START Material for this task

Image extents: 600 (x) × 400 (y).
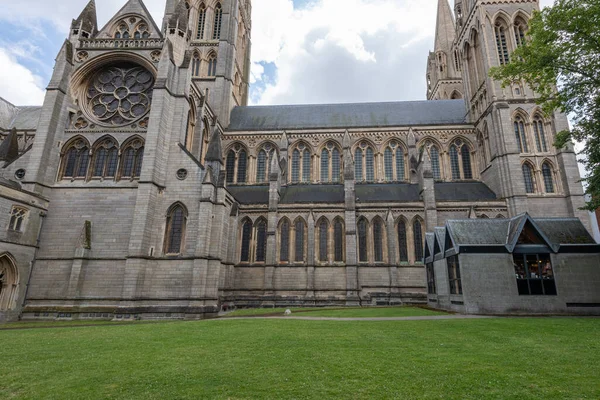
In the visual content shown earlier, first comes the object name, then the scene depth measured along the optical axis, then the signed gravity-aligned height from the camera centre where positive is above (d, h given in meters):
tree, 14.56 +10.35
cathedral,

END Material for this task
START Material for this task

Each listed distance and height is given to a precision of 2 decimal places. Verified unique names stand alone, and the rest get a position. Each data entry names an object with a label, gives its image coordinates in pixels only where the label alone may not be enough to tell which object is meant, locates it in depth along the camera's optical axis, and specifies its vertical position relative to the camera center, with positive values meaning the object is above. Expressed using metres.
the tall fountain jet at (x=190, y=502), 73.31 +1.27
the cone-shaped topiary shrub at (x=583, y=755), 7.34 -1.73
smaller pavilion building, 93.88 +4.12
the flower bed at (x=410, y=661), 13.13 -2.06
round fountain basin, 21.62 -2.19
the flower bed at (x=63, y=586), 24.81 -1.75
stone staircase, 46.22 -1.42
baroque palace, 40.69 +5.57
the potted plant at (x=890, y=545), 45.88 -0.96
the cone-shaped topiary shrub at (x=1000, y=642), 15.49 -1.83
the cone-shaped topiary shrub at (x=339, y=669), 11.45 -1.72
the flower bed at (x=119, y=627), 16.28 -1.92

END Material for this task
START Material for this task

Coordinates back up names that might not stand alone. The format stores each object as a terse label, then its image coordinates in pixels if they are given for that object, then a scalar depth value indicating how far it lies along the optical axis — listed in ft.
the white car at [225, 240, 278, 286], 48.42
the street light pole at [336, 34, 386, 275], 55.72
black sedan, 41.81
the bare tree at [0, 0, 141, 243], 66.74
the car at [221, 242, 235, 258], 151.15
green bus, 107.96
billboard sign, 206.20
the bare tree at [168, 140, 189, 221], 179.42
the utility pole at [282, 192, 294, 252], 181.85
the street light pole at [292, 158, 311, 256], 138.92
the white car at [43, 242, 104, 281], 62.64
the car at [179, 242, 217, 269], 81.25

END Material for this task

→ Brief: Wherever the line holding "the utility pole" falls in the entries above, copy exactly from it through the line holding "the car at [179, 242, 217, 269], 81.25", inclusive, and add nothing.

→ Reply:
the utility pole at [282, 192, 294, 252], 181.85
the street light pole at [292, 158, 311, 256], 138.92
the white car at [43, 242, 104, 281], 62.64
the car at [179, 242, 217, 269], 81.25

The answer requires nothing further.